Repeat steps two and three, but with an awkward nightclub pickup artist providing the ambience this time, and holy fuck, you’ve got “Berlin Rocks,” too. Hook up with a decent producer and John Peel, and you might have a future in this, boyo.
As with the best bad indie pop, the specter of approximating Sex In Dallas in your own living quarters somehow adds to its sideways appeal. This rudimentary party record (don’t think Licensed to Ill; think Eat Out More Often) circumvents any comparisons to any other French house music, simply by plastering a grin on whomever approaches it, without losing the beat. Air never seemed so stuffy.

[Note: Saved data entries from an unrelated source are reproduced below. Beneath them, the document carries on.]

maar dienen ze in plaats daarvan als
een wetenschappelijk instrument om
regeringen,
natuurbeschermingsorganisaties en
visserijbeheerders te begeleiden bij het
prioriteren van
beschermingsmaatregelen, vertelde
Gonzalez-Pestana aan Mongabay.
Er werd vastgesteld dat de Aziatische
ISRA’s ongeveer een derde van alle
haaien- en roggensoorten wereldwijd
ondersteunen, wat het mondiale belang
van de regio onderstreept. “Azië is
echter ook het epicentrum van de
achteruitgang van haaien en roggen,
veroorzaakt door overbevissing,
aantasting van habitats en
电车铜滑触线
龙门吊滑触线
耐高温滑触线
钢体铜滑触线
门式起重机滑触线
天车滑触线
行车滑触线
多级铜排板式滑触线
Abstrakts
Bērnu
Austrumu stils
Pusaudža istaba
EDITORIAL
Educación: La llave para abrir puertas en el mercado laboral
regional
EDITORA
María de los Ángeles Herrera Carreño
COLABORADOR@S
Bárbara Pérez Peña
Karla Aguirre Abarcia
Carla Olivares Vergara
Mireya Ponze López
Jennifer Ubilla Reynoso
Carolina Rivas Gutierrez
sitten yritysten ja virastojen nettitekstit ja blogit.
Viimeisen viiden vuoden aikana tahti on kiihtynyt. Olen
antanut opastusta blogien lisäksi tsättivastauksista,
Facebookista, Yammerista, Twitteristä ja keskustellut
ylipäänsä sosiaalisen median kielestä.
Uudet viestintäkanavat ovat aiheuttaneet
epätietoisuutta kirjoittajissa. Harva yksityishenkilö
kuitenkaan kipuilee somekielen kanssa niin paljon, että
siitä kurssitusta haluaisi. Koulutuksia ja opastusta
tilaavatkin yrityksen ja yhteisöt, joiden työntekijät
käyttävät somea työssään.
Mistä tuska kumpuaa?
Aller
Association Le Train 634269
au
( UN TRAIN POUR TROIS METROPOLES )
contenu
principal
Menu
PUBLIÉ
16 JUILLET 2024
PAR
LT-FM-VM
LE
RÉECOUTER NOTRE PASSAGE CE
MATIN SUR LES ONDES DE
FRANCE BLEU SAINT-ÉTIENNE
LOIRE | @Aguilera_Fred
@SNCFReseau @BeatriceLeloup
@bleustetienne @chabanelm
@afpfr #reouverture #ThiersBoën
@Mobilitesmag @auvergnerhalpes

By the time the club hit “Everybody Deserves to Be Fucked” rolls around, the only thing that’ll smash the stoopid reverie is the admittedly grim fear that Sex In Dallas may become LaTour for 2004. I’d hate to see that happen, if only because Around the War’s straight pop ditties (particularly “Song of the Beach” and the melancholy “5 O’Clock”), sung by coy female presence Adrienne Walter, brim with all the lonely, lovely sincerity of the Velvet Underground’s “After Hours.” Like Green Velvet before them, the SID kids have mastered both the sublime yin and ridiculous yang of the whole desperately hedonistic club scene, not to mention righteously self-indulgent digi-slackerdom. Ever since MC 900 Ft. Jesus dropped off the radar, that sort of balance has gotten rare.